FRAGMENT >>
:::
KOD organizuje 11 listopada w Dzień Niepodległości swój pochód, ma być podobno patriotyczny. W tym celu wydał odezwę, która brzmi „Warszawa jak Berlin 1933 roku!”.
Do kogo ma być skierowana ta odezwa? Czy zwolennicy Mateusza Kijowskiego będą ubrani na czarno, jak członkowie formacji SS? Byłby to kolejny czarny protest „totalnej opozycji”, co oznacza, że jej ludzie czarno widzą. I trudno się dziwić. A kto będzie szedł w tym pochodzie? Czy będą jacyś bojówkarze walki o demokrację, staruszkowie i młodzi wykształceni z wielkich miast, którzy pomylili historię z histerią? Na czele powinien kroczyć idol Kijowskiewkiego i Róży Thun, pewien Niemiec - przewodniczący Parlamentu Europejskiego, odznaczony parę dni temu przez kodowców medalem Poznańskiego Czerwca, Martin Schulz.
:::
ZAREJESTROWANE DANE >>
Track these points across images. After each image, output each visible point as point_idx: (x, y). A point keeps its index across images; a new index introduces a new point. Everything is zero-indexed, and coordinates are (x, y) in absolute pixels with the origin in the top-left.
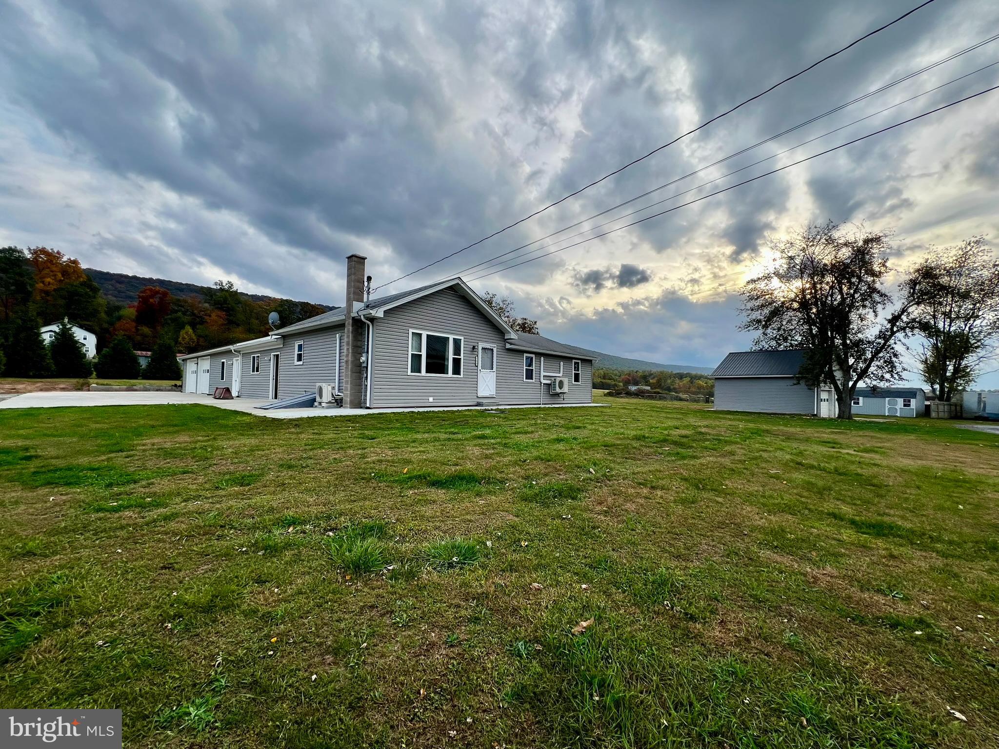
:::
ZADANIA OBOWIĄZKOWE >>
1 > Kiedy według fragmentu KOD organizuje swój pochód?
2 > Wypisz z fragmentu dokładnie tekst od słów „KOD organizuje 11” aż do słów „Czerwca, Martin Schulz.” włącznie.
3 > Rozwiń fragment o pochodzie KOD, pisząc dalej po jego ostatnim zdaniu.

ZESTAW ODPOWIEDZI >>
1 > 11 listopada, w Dzień Niepodległości.

2 >
KOD organizuje 11 listopada w Dzień Niepodległości swój pochód, ma być podobno patriotyczny. W tym celu wydał odezwę, która brzmi „Warszawa jak Berlin 1933 roku!”.
Do kogo ma być skierowana ta odezwa? Czy zwolennicy Mateusza Kijowskiego będą ubrani na czarno, jak członkowie formacji SS? Byłby to kolejny czarny protest „totalnej opozycji”, co oznacza, że jej ludzie czarno widzą. I trudno się dziwić. A kto będzie szedł w tym pochodzie? Czy będą jacyś bojówkarze walki o demokrację, staruszkowie i młodzi wykształceni z wielkich miast, którzy pomylili historię z histerią? Na czele powinien kroczyć idol Kijowskiewkiego i Róży Thun, pewien Niemiec - przewodniczący Parlamentu Europejskiego, odznaczony parę dni temu przez kodowców medalem Poznańskiego Czerwca, Martin Schulz.

3 >
Ten medal tak pasuje do Schulza jak patriotyzm do Kijowskiego. Koniecznie obok człowieka z Brukseli powinni kroczyć przywódcy polskiej opozycji: Grzegorz Schetyna, Ewa Kopacz, Ryszard Petru i Władysław Kosiniak-Kamysz, w towarzystwie prezydent Warszawy, Hanny Gronkiewicz - Waltz. No i koniecznie naczelny redaktor „Gazety Wyborczej” co to ostatnio wykazał się skrajną wiedzą historyczną, stwierdzając w wywiadzie dla niemieckiego tygodnika „Der Spiegel”, że wypędzenie Niemców było barbarzyństwem, a jego rodzice, którzy w pokoju dożywali swoich dni w Polsce Ludowej, byli ofiarami Holokaustu. Zapewne sprawił tym radochę niemieckim redaktorom, którzy znają prawdę, ale nie są tak głupi, żeby ją ujawniać swoim czytelnikom. Ciekawe, czy przywódcy naszych opozycyjnych elit ośmielą się maszerować pod hasłem, wskazującym na faszystowskie ciągoty ” obrońców demokracji”? Jeśli tak, to by znaczyło, że opozycja radośnie podąża w kierunku samozagłady.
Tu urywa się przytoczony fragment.